Signalen
Volwassenen vanaf 67 jaarVeel ouderen met autisme krijgen pas op latere leeftijd de diagnose. Soms hebben zij eerder in het leven een andere diagnose gekregen, zoals depressie, omdat autisme destijds niet herkend werd. Sommigen compenseerden hun autisme hun leven lang succesvol door het zelf aanbrengen van structuur, familieondersteuning of een hechte sociale omgeving. Maar na het wegvallen van deze steun, bijvoorbeeld door pensionering of overlijden van een partner, kunnen alsnog problemen ontstaan.
Autisme wordt relatief kort in de gezondheidszorg erkend, zeker bij mensen met een normale tot hoge intelligentie, waardoor oudere generaties vaak niet de juiste diagnose hebben gekregen.
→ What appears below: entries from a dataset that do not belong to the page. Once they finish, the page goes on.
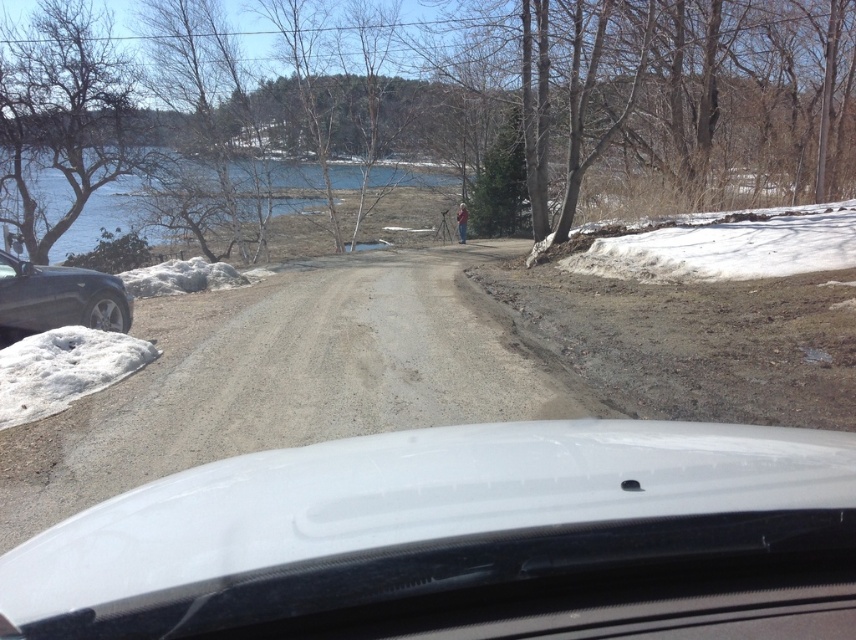
Does white glossy windshield at center appear on the right side of blue water at upper left?

Correct, you'll find white glossy windshield at center to the right of blue water at upper left.

Which is below, white glossy windshield at center or blue water at upper left?

white glossy windshield at center is below.

Who is more forward, [424,564] or [223,241]?

Positioned in front is point [424,564].

Where is `white glossy windshield at center`? The width and height of the screenshot is (856, 640). white glossy windshield at center is located at coordinates (464, 540).

Looking at this image, can you confirm if gray gravel road at center is taller than shiny black sedan at left?

Indeed, gray gravel road at center has a greater height compared to shiny black sedan at left.

In the scene shown: Is gray gravel road at center below shiny black sedan at left?

Yes, gray gravel road at center is below shiny black sedan at left.

Which is behind, point (317, 333) or point (120, 312)?

Point (120, 312)

The height and width of the screenshot is (640, 856). What are the coordinates of `gray gravel road at center` in the screenshot? It's located at (282, 378).

Is white glossy windshield at center in front of shiny black sedan at left?

That is True.

Is white glossy windshield at center smaller than shiny black sedan at left?

Incorrect, white glossy windshield at center is not smaller in size than shiny black sedan at left.

Locate an element on the screen. This screenshot has height=640, width=856. white glossy windshield at center is located at coordinates (464, 540).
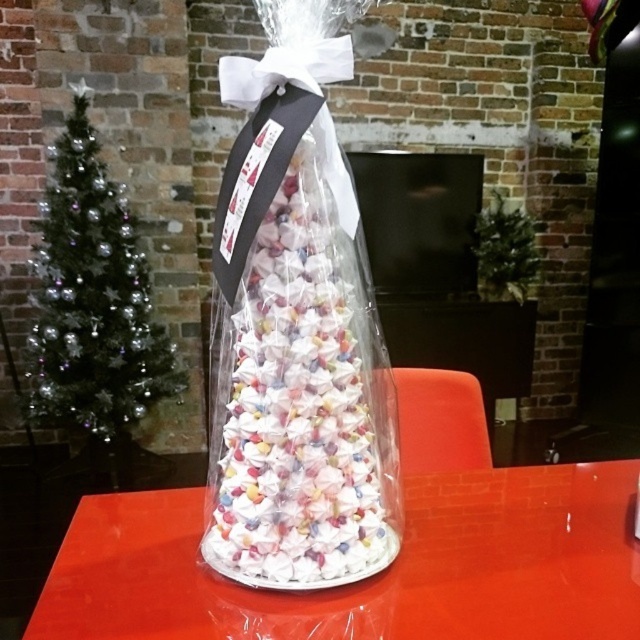
Question: Is translucent plastic table at center further to the viewer compared to translucent paper cone at center?

Choices:
 (A) no
 (B) yes

Answer: (A)

Question: Can you confirm if translucent plastic table at center is positioned to the right of translucent paper cone at center?

Choices:
 (A) no
 (B) yes

Answer: (B)

Question: Among these objects, which one is nearest to the camera?

Choices:
 (A) translucent paper cone at center
 (B) translucent plastic table at center

Answer: (B)

Question: Which of the following is the farthest from the observer?

Choices:
 (A) translucent paper cone at center
 (B) translucent plastic table at center

Answer: (A)

Question: Does translucent plastic table at center appear under translucent paper cone at center?

Choices:
 (A) yes
 (B) no

Answer: (A)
Hoewel wetenschappelijk onderzoek naar autisme bij ouderen nog beperkt is, groeit de aandacht in de ouderenpsychiatrie en het bewustzijn onder ouderen en hun naasten.
Signalen
Volgens het Trimbos Instituut zijn, samengevat, de belangrijkste signalen van autisme bij ouderen de volgende:
- Anders inschatten van sociale situaties
Ouderen met autisme gebruiken cognitieve analyse in plaats van intuïtie, waardoor ze sociale situaties anders interpreteren, vooral in complexe privésituaties.
- Behoefte aan contact, maar moeite met deelname
Hoewel ouderen met autisme graag sociaal contact willen, ervaren ze vaak stress door hun andere denk- en communicatiepatronen, wat leidt tot terugtrekking.
- Detailgericht en moeite met overzicht
Ouderen met autisme verwerken informatie vanuit details, waardoor ze soms het geheel uit het oog verliezen en moeilijk kunnen schakelen of plannen.
- Sensorische gevoeligheid
Ouderen met autisme kunnen over- of ondergevoelig zijn voor prikkels zoals geluid, aanraking en pijn, wat kan leiden tot overbelasting of lichamelijke klachten.
- Moeite met veranderingen
Het brein van ouderen met autisme werkt minder flexibel met voorspellingsfouten, waardoor onverwachte situaties en veranderingen stressvol zijn, en voorspelbaarheid een sterke voorkeur krijgt.
De meer uitgebreide informatie van het Trimbos instituut over ouderen met autisme vind je hier.
Kenmerken
Kenmerken die volwassen met autisme zelf noemen (zie folder ouderen met autisme, NVA)
- De sociale voelsprieten staan anders afgesteld, daardoor niet van nature weten hoe met anderen om te gaan.
- Niet goed weten wat de verwachtingen van anderen zijn of hoe op anderen te reageren.
- Zich een ‘vreemde eend in de bijt’ voelen, de omgeving en personen niet begrijpen.
- Zich eenzaam voelen, in de steek gelaten voelen of zelfs ruzie krijgen omdat contact maken en aansluiting vinden niet lukt, doordat niet de ‘juiste’ manier daarvoor gevonden wordt.
- In theorie precies weten hoe iets moet, maar dat in de praktijk niet kunnen uitvoeren.
- Moeite met veranderingen, daarom alles op vaste plaatsen zetten en houden.
- Chaos in het hoofd, piekeren, enorm veel denken.
- Moeite hebben om met kritiek om te gaan en die kritiek ook niet begrijpen.
- Afstandelijkheid tonen, terwijl dat geen kwade wil is of een bewuste keuze.
- Alles beredeneren, om maar staande te blijven in de maatschappij. Bijvoorbeeld doorlopend beredeneren hoe je je moet gedragen in de situatie waarin je zit. Daar heel moe van worden.
- Dingen willen ondernemen (goed gesprek, winkelen, op visite) maar niet weten hoe je dat moet aanpakken en het daarom niet doen.
- Zelf de controle willen houden om prikkels te kunnen doseren.
- Snel afgeleid zijn, wat concentreren soms lastig maakt.
- Zelf willen/moeten bepalen en blijven vasthouden aan ‘er is met mij niets aan de hand’ om grip te houden op de situatie.
- Het gevoel hebben dat je elkaar niet begrijpt, wat je ook probeert.
- Gevoel van machteloosheid doordat je het nooit helemaal goed kunt doen.